Twitterや報道を見ていてそうした正義のムーブメントが存在している。今この日本という場所で発言する時に、自分の中にあるそうした断罪したいという意識、快楽そういうものが掻き立てられることを私は否定できないし、それに酔ってしまうだろうという自覚もある。特に今、コロナのような責めることのできない脅威を前に生活している私たちにとって、今回のロシアによるウクライナ侵攻はあまりにも魅力的な悪ではないか。

このムーブメントの行先が変わった時に、どうなるのだろうかと思う。それは今回の戦争に限らず、こうしたムーブメントを私たちは制御できるのだろうかという漠然とした不安だ。『マレ・サカチのたったひとつの贈物』でも世論が物語によって動かされ、権力を持つ側が都合の良い物語を作り出す様子が描かれている。これから先私は見極め続けられるだろうか。

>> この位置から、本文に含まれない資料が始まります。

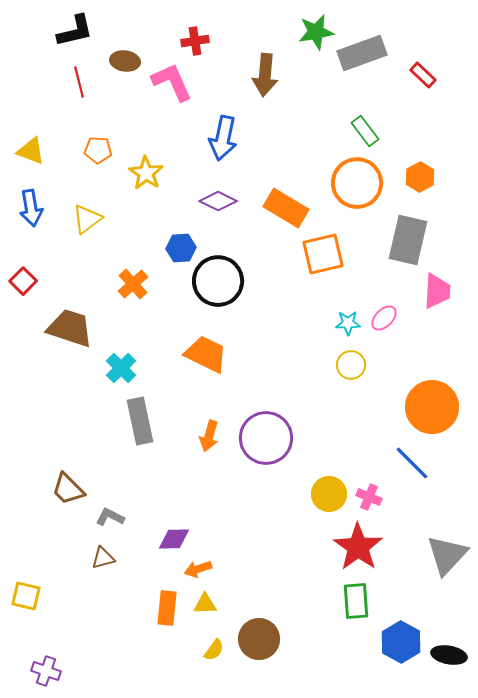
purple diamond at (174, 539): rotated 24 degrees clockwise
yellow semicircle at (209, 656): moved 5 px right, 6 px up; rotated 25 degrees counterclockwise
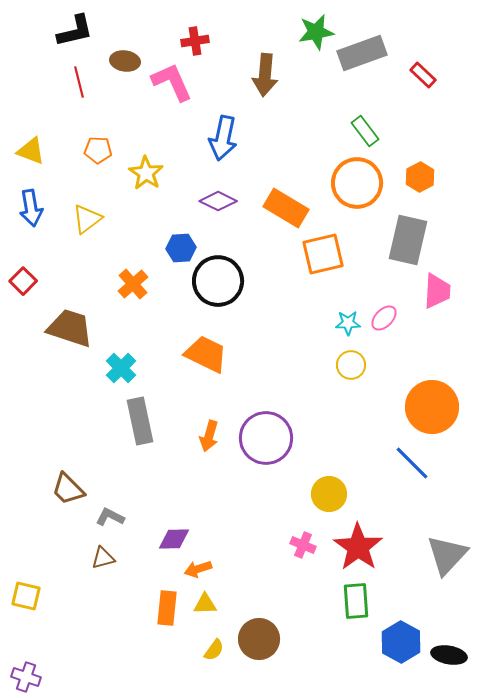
pink cross at (369, 497): moved 66 px left, 48 px down
purple cross at (46, 671): moved 20 px left, 6 px down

戦争というものは、悪意よりも正しいことを為したいという人間の欲求と、それが振るう無邪気な暴力にこそ根付いているように感じる。少なくとも私は声を上げる時に、リツイートのボタンを押す時に、そうした暴力的な欲求と無縁であるとは言えない。この恐ろしさに折り合いをつけなければ語れないから今まで考え続けてきた。

私は国際社会のロシア政府に対する経済制裁に対して賛成しているし、戦争の早期終結を望んでいる。その上で今日本で暮らしていて出会う、もしくはインターネットなどを介して出会うロシア人、またはロシアにルーツを持つ人たちに対して、法や社会的合意のない個人的制裁を行うことは許されない。

私たち個人間がルールと誠実な約束のもとに社会生活を行なっているように、国同士もそうであってほしい。そうした主張を私は自分の持っている暴力衝動と切り離して訴えていたい。

もちろん、中立や静観を決め込むことは、批判されてしかるべきだと思う。だからこそ、恐ろしくとも自分の意見を責任を持って自分の言葉で口にするために私はこの文章を書いた。

私は声を上げる時に私は自分の持っている誰かを断罪したい、正しいことを為したいという暴力性に自覚的でありたい。

その上で、私はロシアによるウクライナ侵攻に強く反対します。

私はペシミストなので、人間は常に対立すると思っているけれども、人間が武力以外の手段によって折り合いをつけられる世界であってほしいと願っています。